Schon bei der Verabschiedung von ESM und Fiskalpakt Ende Juni hatte es bei SPD und Grünen etliche Gegenstimmen und Enthaltungen gegeben. Die Skepsis dürfte diesmal nicht geringer sein. Fachpolitiker wie Carsten Schneider, haushaltspolitischer Sprecher der SPD-Fraktion, und Grünen-Finanzexperte Gerhard Schick äußerten zuletzt große Zweifel an dem vorliegenden Hilfspaket. Sie stoßen sich vor allem an der aus ihrer Sicht ungeklärten Haftungsfrage und bemängeln, dass nicht ausreichend konkrete Bedingungen für die Hilfe gestellt wurden.

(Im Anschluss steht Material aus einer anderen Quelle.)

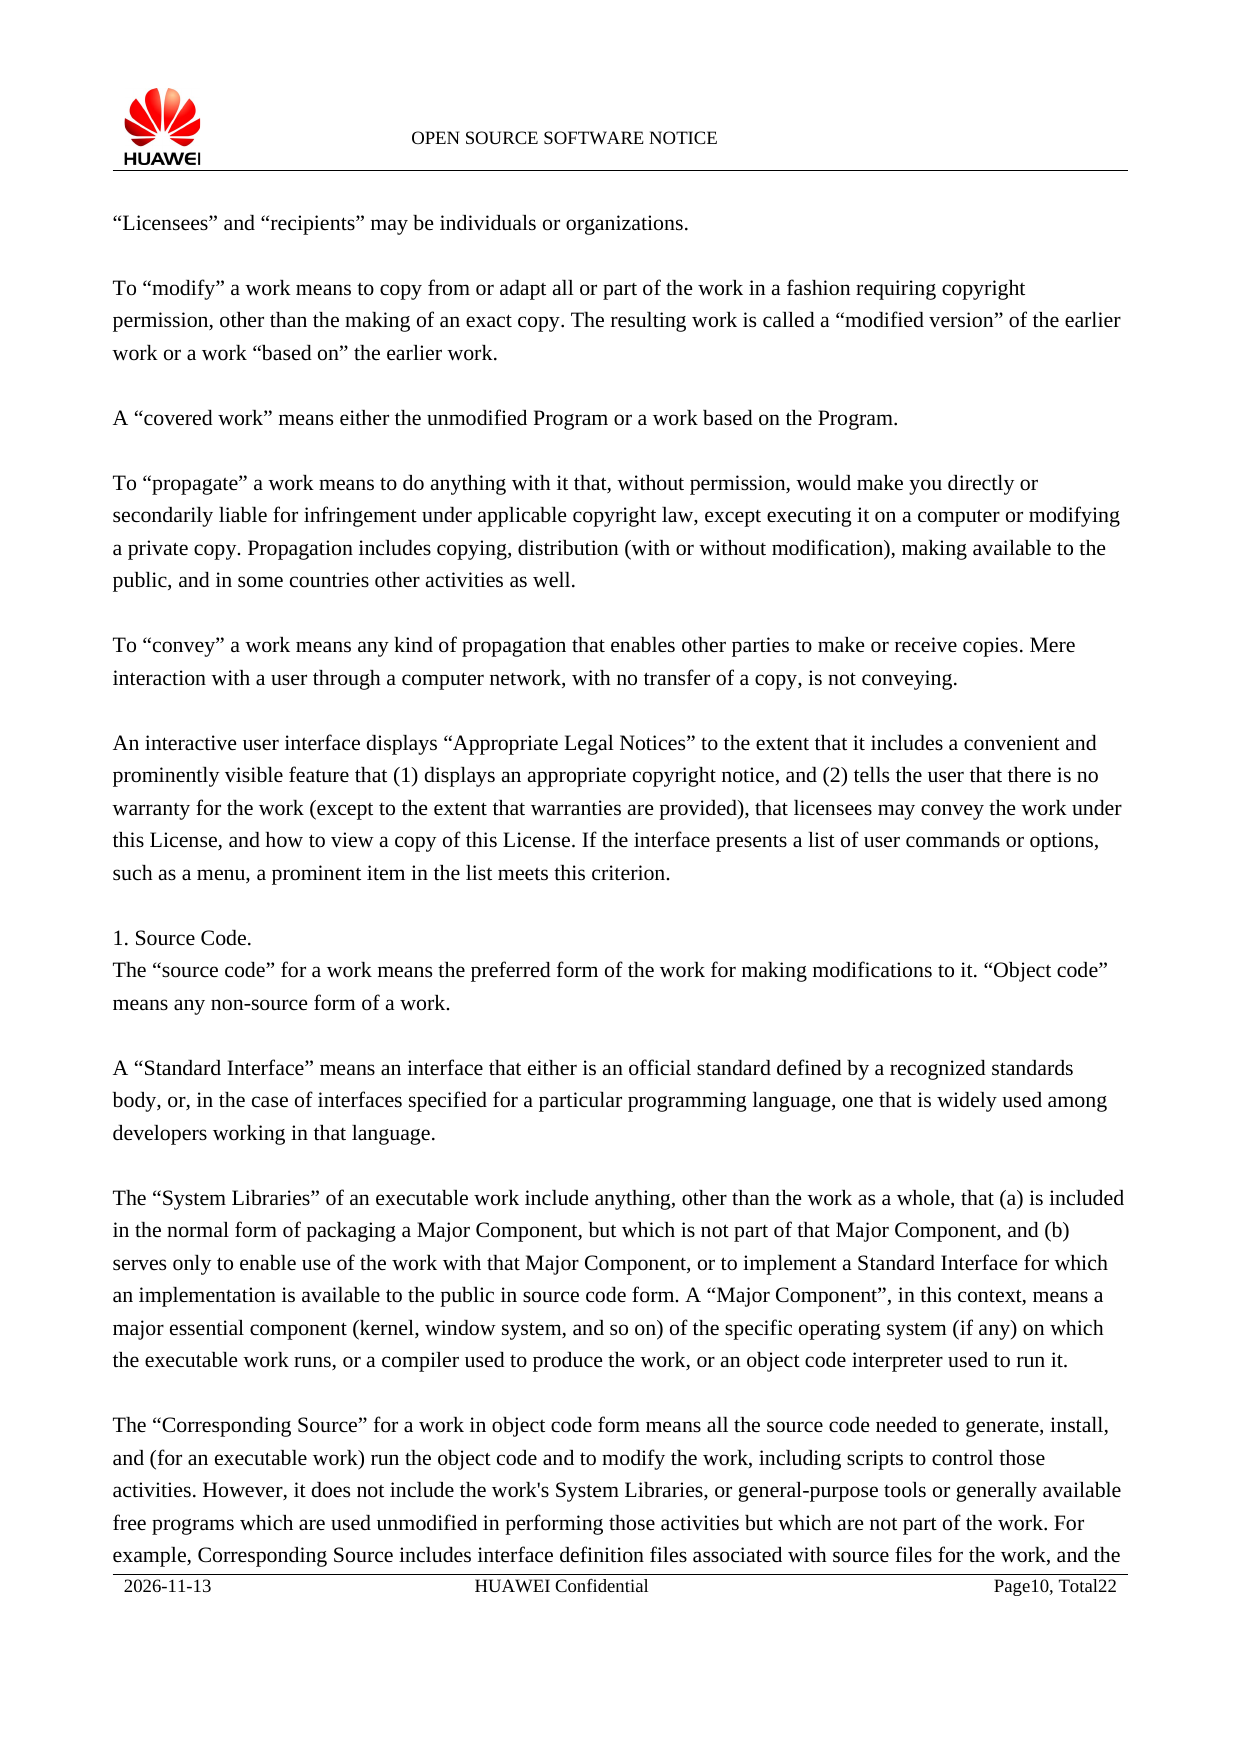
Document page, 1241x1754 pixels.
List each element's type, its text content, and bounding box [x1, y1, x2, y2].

text An interactive user interface displays “Appropriate Legal Notices” to the extent that it includes a convenient and prominently visible feature that (1) displays an appropriate copyright notice, and (2) tells the user that there is no warranty for the work (except to the extent that warranties are provided), that licensees may convey the work under this License, and how to view a copy of this License. If the interface presents a list of user commands or options, such as a menu, a prominent item in the list meets this criterion. [112, 726, 1128, 889]
picture [124, 88, 201, 165]
text 1. Source Code. [112, 921, 1128, 954]
text The “Corresponding Source” for a work in object code form means all the source code needed to generate, install, and (for an executable work) run the object code and to modify the work, including scripts to control those activities. However, it does not include the work's System Libraries, or general-purpose tools or generally available free programs which are used unmodified in performing those activities but which are not part of the work. For example, Corresponding Source includes interface definition files associated with source files for the work, and the source code for shared libraries and dynamically linked subprograms that the work is specifically designed to require, such as by intimate data communication or control flow between those subprograms and other parts of the work. [112, 1409, 1128, 1571]
text The “source code” for a work means the preferred form of the work for making modifications to it. “Object code” means any non-source form of a work. [112, 954, 1128, 1019]
text To “modify” a work means to copy from or adapt all or part of the work in a fashion requiring copyright permission, other than the making of an exact copy. The resulting work is called a “modified version” of the earlier work or a work “based on” the earlier work. [112, 271, 1128, 369]
text To “convey” a work means any kind of propagation that enables other parties to make or receive copies. Mere interaction with a user through a computer network, with no transfer of a copy, is not conveying. [112, 629, 1128, 694]
text A “covered work” means either the unmodified Program or a work based on the Program. [112, 401, 1128, 434]
text “The Program” refers to any copyrightable work licensed under this License. Each licensee is addressed as “you”. “Licensees” and “recipients” may be individuals or organizations. [112, 206, 1128, 239]
text The “System Libraries” of an executable work include anything, other than the work as a whole, that (a) is included in the normal form of packaging a Major Component, but which is not part of that Major Component, and (b) serves only to enable use of the work with that Major Component, or to implement a Standard Interface for which an implementation is available to the public in source code form. A “Major Component”, in this context, means a major essential component (kernel, window system, and so on) of the specific operating system (if any) on which the executable work runs, or a compiler used to produce the work, or an object code interpreter used to run it. [112, 1181, 1128, 1376]
text A “Standard Interface” means an interface that either is an official standard defined by a recognized standards body, or, in the case of interfaces specified for a particular programming language, one that is widely used among developers working in that language. [112, 1051, 1128, 1149]
text To “propagate” a work means to do anything with it that, without permission, would make you directly or secondarily liable for infringement under applicable copyright law, except executing it on a computer or modifying a private copy. Propagation includes copying, distribution (with or without modification), making available to the public, and in some countries other activities as well. [112, 466, 1128, 596]
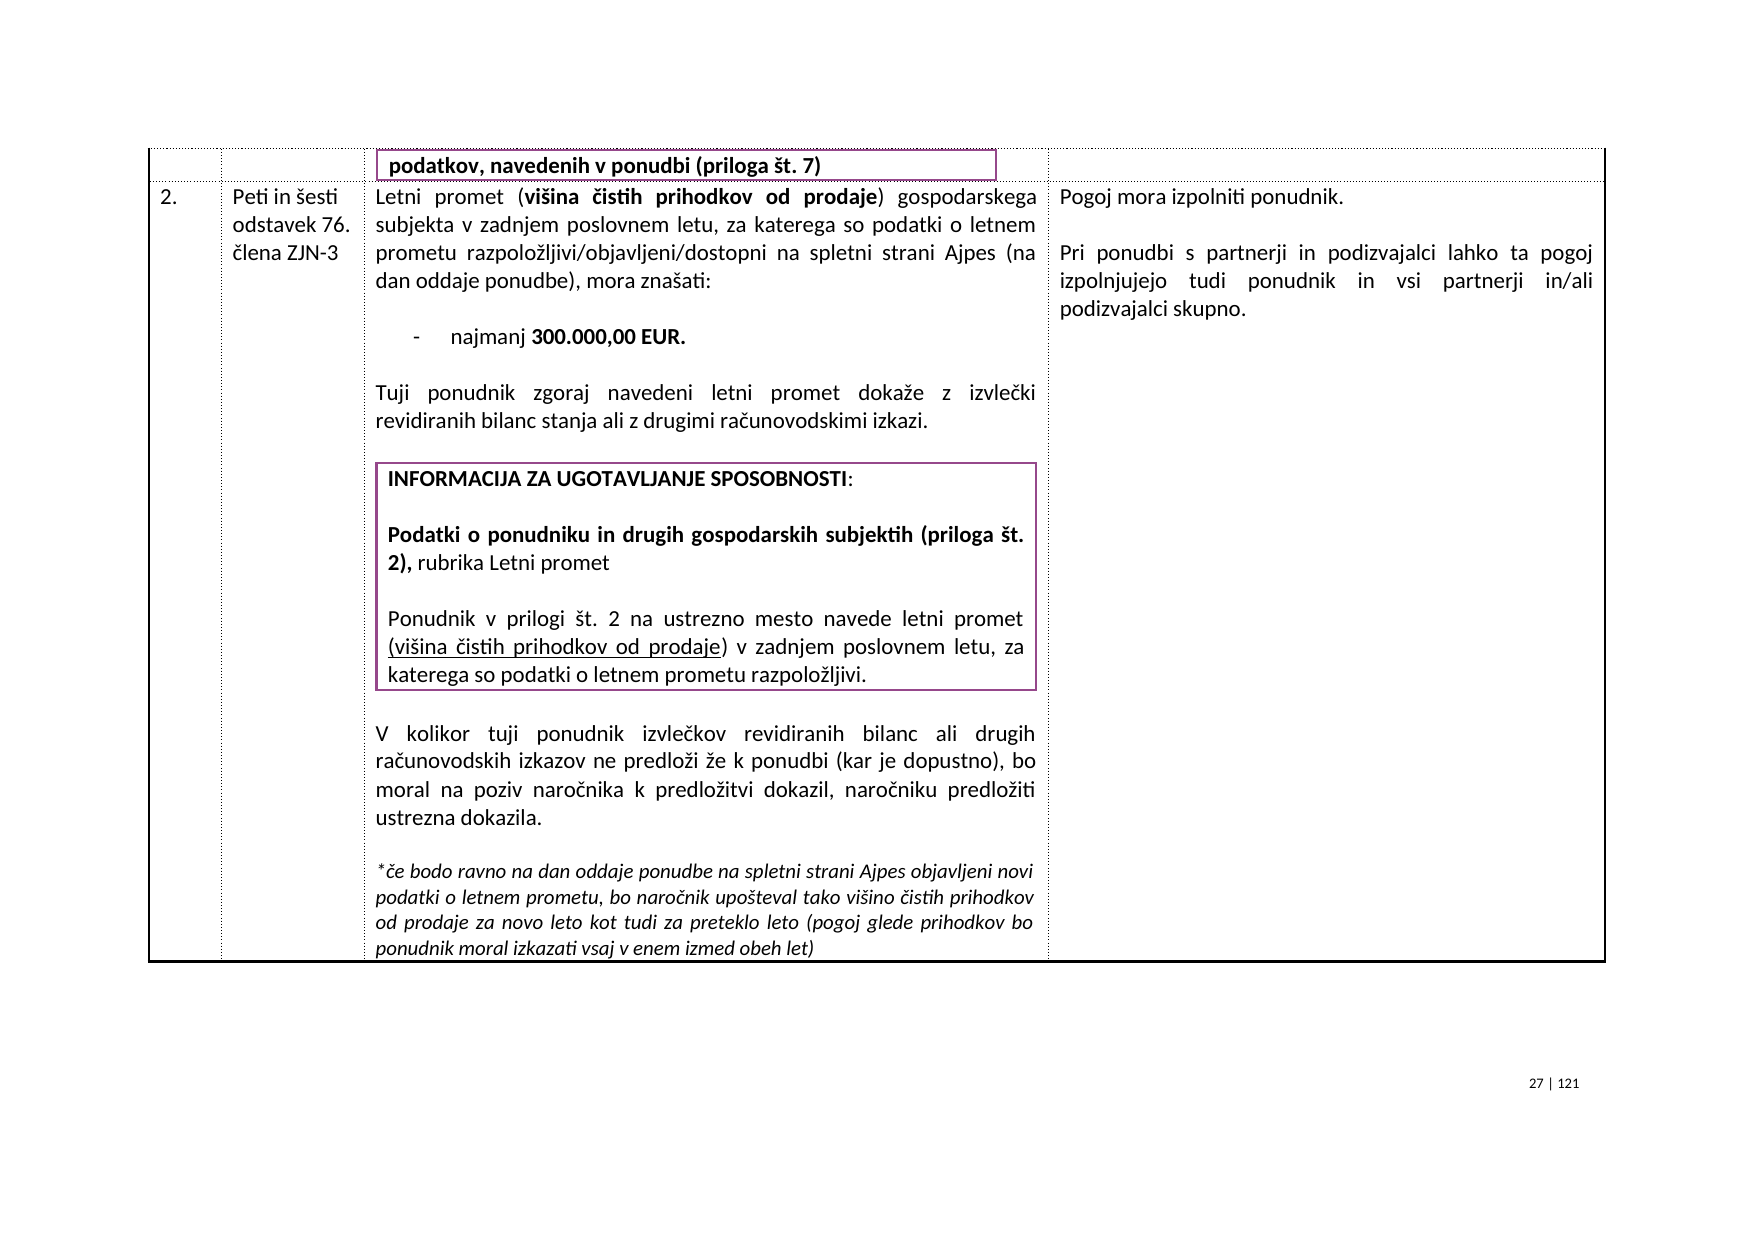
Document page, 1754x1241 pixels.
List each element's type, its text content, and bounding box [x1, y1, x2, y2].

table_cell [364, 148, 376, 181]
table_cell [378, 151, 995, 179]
table_cell Peti in šesti odstavek 76. člena ZJN-3 [221, 181, 364, 960]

Außerdem stört viele Sozialdemokraten und Grüne, dass sie bei der Euro-Rettung zunehmend als Helfer der schwarz-gelben Koalition wahrgenommen werden, ohne davon in der Wählergunst zu profitieren. Dennoch herrscht bisher die Überzeugung vor, dass man - wie im Fall Spanien - nicht aus taktischen Gründen die Zustimmung verweigern darf.
5. Wird es noch weitere Sondersitzungen in der Sommerpause geben?
Nach momentanem Stand der Dinge können sich die Bundestagsabgeordneten auf einen ungestörten Resturlaub einstellen. Kanzlerin Merkel sagte am Mittwoch, es gebe keinerlei Hinweise, dass es nach der Spanien-Abstimmung weitere Sondersitzungen während der Sommerpause geben werde.
Obwohl auch Zypern Hilfen aus dem Euro-Rettungsschirm beantragt hat, steht eine Entscheidung wohl noch nicht an. Die Details bräuchten noch Zeit, heißt es in einem Schreiben des Bundesfinanzministeriums an die Abgeordneten. Gleiches gilt demnach für Griechenland. Auch dort sei eine Entscheidung zu Griechenland "nicht kurzfristig zu erwarten".